What do you love about your job?
No two days are ever the same. I’m still very much hands-on, I run a small boutique agency these days whereas I used to be a partner in one of Tassie’s biggest stand-alone real estate agencies. I love getting an outcome, I still list and sell property and I enjoy putting people into a house and assisting people sell a property.
What would you say are the biggest issues facing the Australian real estate industry at the moment?
There are a few. Technology is changing how we do business in a very significant way; it’s already done so and will continue to do so. There will always be a place for us but it’s how we fit into the process. I think other issues are taxation issues that are likely to change the lay of the land. The removal of negative gearing or even playing with negative gearing is a major threat to the industry and to anybody who owns a property in Australia.
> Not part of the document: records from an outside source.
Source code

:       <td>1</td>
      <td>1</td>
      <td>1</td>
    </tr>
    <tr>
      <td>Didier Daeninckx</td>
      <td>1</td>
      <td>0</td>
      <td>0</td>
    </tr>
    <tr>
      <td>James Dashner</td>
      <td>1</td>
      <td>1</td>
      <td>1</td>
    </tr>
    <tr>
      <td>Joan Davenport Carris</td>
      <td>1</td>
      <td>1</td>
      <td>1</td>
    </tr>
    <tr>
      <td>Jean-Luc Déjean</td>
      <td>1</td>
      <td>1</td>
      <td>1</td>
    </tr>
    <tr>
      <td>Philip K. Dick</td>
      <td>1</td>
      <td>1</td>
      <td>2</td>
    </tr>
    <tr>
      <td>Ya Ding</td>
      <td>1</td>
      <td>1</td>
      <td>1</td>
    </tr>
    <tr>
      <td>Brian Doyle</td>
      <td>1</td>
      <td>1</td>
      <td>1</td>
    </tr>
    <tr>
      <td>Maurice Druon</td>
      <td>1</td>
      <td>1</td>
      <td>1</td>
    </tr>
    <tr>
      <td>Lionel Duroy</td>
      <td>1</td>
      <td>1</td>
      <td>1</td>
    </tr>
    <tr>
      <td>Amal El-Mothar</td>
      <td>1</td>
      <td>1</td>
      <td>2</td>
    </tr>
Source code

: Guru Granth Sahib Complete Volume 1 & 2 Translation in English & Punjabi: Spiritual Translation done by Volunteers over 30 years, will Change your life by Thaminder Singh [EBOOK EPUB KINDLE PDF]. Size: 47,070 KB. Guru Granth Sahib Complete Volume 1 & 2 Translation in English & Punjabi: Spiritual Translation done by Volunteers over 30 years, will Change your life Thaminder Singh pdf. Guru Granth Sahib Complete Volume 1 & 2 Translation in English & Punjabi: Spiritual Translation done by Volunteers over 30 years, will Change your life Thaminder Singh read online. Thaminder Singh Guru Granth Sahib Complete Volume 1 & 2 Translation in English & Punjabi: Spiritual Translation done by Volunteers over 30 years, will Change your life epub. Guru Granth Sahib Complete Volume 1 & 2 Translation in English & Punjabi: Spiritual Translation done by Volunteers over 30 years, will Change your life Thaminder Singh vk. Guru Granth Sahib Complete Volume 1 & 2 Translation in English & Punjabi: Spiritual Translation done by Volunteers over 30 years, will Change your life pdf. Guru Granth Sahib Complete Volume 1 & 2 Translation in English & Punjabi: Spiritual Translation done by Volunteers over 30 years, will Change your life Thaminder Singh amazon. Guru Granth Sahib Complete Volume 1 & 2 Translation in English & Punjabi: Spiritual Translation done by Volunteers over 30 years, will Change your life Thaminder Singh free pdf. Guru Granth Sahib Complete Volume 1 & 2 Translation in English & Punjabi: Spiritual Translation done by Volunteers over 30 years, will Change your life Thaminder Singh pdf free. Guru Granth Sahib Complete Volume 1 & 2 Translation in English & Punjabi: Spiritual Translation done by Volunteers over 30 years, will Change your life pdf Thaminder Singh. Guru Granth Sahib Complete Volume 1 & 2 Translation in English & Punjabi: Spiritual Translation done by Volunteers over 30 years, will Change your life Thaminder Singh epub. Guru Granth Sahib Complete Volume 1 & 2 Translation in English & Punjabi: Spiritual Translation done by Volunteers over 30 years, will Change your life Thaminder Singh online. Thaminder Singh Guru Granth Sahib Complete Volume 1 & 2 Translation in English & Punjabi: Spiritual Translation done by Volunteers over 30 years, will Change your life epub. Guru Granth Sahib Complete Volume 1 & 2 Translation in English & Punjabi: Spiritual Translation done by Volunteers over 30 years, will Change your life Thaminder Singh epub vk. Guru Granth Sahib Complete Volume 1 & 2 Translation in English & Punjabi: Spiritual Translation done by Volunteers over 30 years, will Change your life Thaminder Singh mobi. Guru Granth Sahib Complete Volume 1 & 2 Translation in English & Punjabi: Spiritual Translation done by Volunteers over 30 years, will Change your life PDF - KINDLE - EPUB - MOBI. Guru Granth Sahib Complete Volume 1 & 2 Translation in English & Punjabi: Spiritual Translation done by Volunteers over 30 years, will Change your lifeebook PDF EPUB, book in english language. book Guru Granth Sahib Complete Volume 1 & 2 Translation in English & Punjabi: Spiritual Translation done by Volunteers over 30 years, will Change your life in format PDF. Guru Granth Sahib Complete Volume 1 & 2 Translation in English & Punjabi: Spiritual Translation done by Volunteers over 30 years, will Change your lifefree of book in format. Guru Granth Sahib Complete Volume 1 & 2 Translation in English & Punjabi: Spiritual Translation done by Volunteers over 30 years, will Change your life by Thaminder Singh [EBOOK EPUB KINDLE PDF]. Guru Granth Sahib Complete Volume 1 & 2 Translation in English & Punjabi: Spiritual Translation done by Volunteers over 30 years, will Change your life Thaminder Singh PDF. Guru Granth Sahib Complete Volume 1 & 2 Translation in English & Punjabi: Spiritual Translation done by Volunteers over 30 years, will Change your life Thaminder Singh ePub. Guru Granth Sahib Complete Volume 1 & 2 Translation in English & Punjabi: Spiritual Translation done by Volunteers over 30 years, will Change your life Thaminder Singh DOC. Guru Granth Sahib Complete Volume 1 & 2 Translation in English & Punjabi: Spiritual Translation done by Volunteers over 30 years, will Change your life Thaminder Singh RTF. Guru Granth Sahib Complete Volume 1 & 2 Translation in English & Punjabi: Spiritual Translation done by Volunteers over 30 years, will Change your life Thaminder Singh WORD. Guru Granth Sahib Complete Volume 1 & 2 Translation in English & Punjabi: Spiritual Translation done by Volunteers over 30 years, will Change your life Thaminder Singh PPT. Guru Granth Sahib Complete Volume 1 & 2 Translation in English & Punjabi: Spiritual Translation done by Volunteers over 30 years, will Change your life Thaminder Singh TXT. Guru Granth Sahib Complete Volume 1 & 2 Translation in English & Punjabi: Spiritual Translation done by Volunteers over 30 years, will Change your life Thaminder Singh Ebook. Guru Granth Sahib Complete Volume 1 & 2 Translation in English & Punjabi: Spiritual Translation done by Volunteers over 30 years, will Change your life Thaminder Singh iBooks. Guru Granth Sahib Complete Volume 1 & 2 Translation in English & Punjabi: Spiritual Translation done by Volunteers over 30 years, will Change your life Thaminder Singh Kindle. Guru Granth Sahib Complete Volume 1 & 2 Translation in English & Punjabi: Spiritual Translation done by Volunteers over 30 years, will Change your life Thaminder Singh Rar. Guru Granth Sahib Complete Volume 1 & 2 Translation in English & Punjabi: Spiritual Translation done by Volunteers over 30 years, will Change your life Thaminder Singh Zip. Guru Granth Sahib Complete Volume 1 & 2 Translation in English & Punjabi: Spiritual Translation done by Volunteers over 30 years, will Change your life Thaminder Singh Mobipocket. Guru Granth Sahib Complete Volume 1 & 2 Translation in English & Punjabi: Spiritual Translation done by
I think if they start playing with it, anybody who owns a property could see their values change quite dramatically. The experience from when Keating was Treasurer and they removed negative gearing, rents went up dramatically and it was a frustrating period in real estate history, and the same could occur again. I see that as a major threat.
I see also historically, particularly in the sales side of it, there’s been a lot more commission-only and there are still some moves afoot to make it more structured in terms of payment and less incentivized. I think that will change how people do business as time goes on. If we are to go down that path, the costs of operating an agency will increase at a time when there is also pressure on what you can see as commission.
What would you like to see done differently?
I get very frustrated at times when the media play us up as rogues, I don’t think we are. I always think it’s amazing how when you go to a dinner party or a function, people want to talk to you about what’s going on in the property market. We’re certainly not treated as lepers when we’re out; people always want to discuss real estate. Particularly in my marketplace, it’s so small that you can’t afford to do the wrong thing. I’d just like to see the industry given more respect than it sometimes gets. Every now and again somebody lets the side down and that casts a shadow on the industry as a whole, but broadly, I think the bulk of people in real estate are good people doing a good job. I’d like to see that shadow diminish, it doesn’t matter what profession you’re in, you’ll see a bad egg occasionally, but I don’t think our industry is anywhere near as bad as we get portrayed sometimes.
What was your first home?
I was born in Launceston and I’ve spent all but a three-month stint where I did a consultancy in Toowoomba in 1996 here. I grew up here, went to Scotch College in Launceston, just a typical local boy.
I’d been involved in the northern branch of the REIT. I went on a holiday to Broome in 2003 and our northern branch had fallen into recess, and I came back to find that I’d been elected vice president of the branch. They seemed to have got together and figured I’d be a reasonable person to be involved with it. That took me to the state executive and a couple of years later I was elected president. Then I went on the national board and now I’m just finishing up two one-year terms as president. That’s been my journey as it goes through the REIT and then REIA. I’m retiring as president but staying on the board.
I was diagnosed at 23 with Multiple sclerosis which was a blow at the time, but whilst it’s a disability and it slows me down and you have to learn to accept your limitations, it hasn’t stopped me doing a lot of things that I’ve wanted to do. It does frustrate me, but overall I’ve learnt to live with it. Growing old, it’s hard to tell if it’s getting worse of if it’s just the aging factor but I know I’m slowing down. I still get up every day and give it my best shot. I’m the 46th national president so only 46 people in Australia out of the hundreds of thousand who work in the industry have had the opportunity to be president of the REIA.
If money were no object, what would your dream property be?
Once upon a time I probably would have said that coming from Tasmania where the summer is limited, a beautiful house on the canals on the Gold Coast or Sanctuary Cove. Nowadays, if my circumstances were different, I’d live in an apartment in Melbourne, but I live in Tasmania and I’ve got MS and I need to be sensible and we’ve got a very comfortable townhouse in a private street with gated entry and that works really well for us. I’m very taken with the south of France; I’d love to live in Monte Carlo. I was lucky enough to go there in 2007.